> _DIRECTIONS FOR THIS TASK_: Convert the data below into a Markdown table with the columns No. and Line, putting each non-blank line in order in its own row with its position in No. and its text in Line. Leave out blank lines.

> _DATASET_:

§

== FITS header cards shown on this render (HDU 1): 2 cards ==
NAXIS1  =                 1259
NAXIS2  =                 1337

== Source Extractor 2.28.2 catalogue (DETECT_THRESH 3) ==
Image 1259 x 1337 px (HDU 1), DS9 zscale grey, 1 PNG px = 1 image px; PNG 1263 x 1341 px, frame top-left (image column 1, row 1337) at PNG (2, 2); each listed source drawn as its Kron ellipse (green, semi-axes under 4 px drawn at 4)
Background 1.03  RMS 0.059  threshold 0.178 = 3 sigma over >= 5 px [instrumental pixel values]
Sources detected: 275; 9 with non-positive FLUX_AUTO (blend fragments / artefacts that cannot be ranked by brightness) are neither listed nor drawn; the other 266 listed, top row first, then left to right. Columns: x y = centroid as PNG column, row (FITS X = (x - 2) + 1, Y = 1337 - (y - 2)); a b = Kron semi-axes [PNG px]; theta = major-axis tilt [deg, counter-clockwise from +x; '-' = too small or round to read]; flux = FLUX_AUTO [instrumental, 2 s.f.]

§

> _COMPLETED EXERCISE_:
| No. | Line |
|---|---|
| 1 | == FITS header cards shown on this render (HDU 1): 2 cards == |
| 2 | NAXIS1  =                 1259 |
| 3 | NAXIS2  =                 1337 |
| 4 | == Source Extractor 2.28.2 catalogue (DETECT_THRESH 3) == |
| 5 | Image 1259 x 1337 px (HDU 1), DS9 zscale grey, 1 PNG px = 1 image px; PNG 1263 x 1341 px, frame top-left (image column 1, row 1337) at PNG (2, 2); each listed source drawn as its Kron ellipse (green, semi-axes under 4 px drawn at 4) |
| 6 | Background 1.03  RMS 0.059  threshold 0.178 = 3 sigma over >= 5 px [instrumental pixel values] |
| 7 | Sources detected: 275; 9 with non-positive FLUX_AUTO (blend fragments / artefacts that cannot be ranked by brightness) are neither listed nor drawn; the other 266 listed, top row first, then left to right. Columns: x y = centroid as PNG column, row (FITS X = (x - 2) + 1, Y = 1337 - (y - 2)); a b = Kron semi-axes [PNG px]; theta = major-axis tilt [deg, counter-clockwise from +x; '-' = too small or round to read]; flux = FLUX_AUTO [instrumental, 2 s.f.] |